▼▼▼

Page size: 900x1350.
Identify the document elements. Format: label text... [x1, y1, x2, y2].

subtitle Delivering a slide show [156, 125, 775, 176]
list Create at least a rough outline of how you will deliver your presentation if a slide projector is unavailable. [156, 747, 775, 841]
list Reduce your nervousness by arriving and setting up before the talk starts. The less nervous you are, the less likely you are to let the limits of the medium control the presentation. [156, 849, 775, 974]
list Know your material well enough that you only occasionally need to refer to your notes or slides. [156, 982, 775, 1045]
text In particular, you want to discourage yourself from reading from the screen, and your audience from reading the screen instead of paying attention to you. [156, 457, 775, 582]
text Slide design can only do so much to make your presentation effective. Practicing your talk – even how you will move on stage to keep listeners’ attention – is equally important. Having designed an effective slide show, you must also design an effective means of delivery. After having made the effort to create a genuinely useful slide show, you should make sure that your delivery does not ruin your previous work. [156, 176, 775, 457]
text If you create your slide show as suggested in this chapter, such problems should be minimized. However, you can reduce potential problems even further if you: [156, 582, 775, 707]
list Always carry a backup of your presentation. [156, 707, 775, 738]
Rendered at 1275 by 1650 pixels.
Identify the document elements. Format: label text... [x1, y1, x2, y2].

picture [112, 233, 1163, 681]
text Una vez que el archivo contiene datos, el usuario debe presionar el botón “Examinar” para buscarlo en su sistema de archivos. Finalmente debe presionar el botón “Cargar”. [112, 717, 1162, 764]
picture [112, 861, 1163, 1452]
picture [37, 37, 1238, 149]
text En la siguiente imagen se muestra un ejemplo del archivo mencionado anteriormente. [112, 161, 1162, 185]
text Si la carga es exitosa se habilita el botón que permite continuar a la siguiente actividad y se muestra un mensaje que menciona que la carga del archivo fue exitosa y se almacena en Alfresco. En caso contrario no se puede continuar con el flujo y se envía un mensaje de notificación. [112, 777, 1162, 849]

▲▲▲

> **What needs to be done**
Rewrite the records above, replacing "document elements" with "page components" everywhere and leaving everything else unchanged.

> **Exercise solution**
Page size: 900x1350.
Identify the page components. Format: label text... [x1, y1, x2, y2].

subtitle Delivering a slide show [156, 125, 775, 176]
list Create at least a rough outline of how you will deliver your presentation if a slide projector is unavailable. [156, 747, 775, 841]
list Reduce your nervousness by arriving and setting up before the talk starts. The less nervous you are, the less likely you are to let the limits of the medium control the presentation. [156, 849, 775, 974]
list Know your material well enough that you only occasionally need to refer to your notes or slides. [156, 982, 775, 1045]
text In particular, you want to discourage yourself from reading from the screen, and your audience from reading the screen instead of paying attention to you. [156, 457, 775, 582]
text Slide design can only do so much to make your presentation effective. Practicing your talk – even how you will move on stage to keep listeners’ attention – is equally important. Having designed an effective slide show, you must also design an effective means of delivery. After having made the effort to create a genuinely useful slide show, you should make sure that your delivery does not ruin your previous work. [156, 176, 775, 457]
text If you create your slide show as suggested in this chapter, such problems should be minimized. However, you can reduce potential problems even further if you: [156, 582, 775, 707]
list Always carry a backup of your presentation. [156, 707, 775, 738]
Rendered at 1275 by 1650 pixels.
Identify the page components. Format: label text... [x1, y1, x2, y2].

picture [112, 233, 1163, 681]
text Una vez que el archivo contiene datos, el usuario debe presionar el botón “Examinar” para buscarlo en su sistema de archivos. Finalmente debe presionar el botón “Cargar”. [112, 717, 1162, 764]
picture [112, 861, 1163, 1452]
picture [37, 37, 1238, 149]
text En la siguiente imagen se muestra un ejemplo del archivo mencionado anteriormente. [112, 161, 1162, 185]
text Si la carga es exitosa se habilita el botón que permite continuar a la siguiente actividad y se muestra un mensaje que menciona que la carga del archivo fue exitosa y se almacena en Alfresco. En caso contrario no se puede continuar con el flujo y se envía un mensaje de notificación. [112, 777, 1162, 849]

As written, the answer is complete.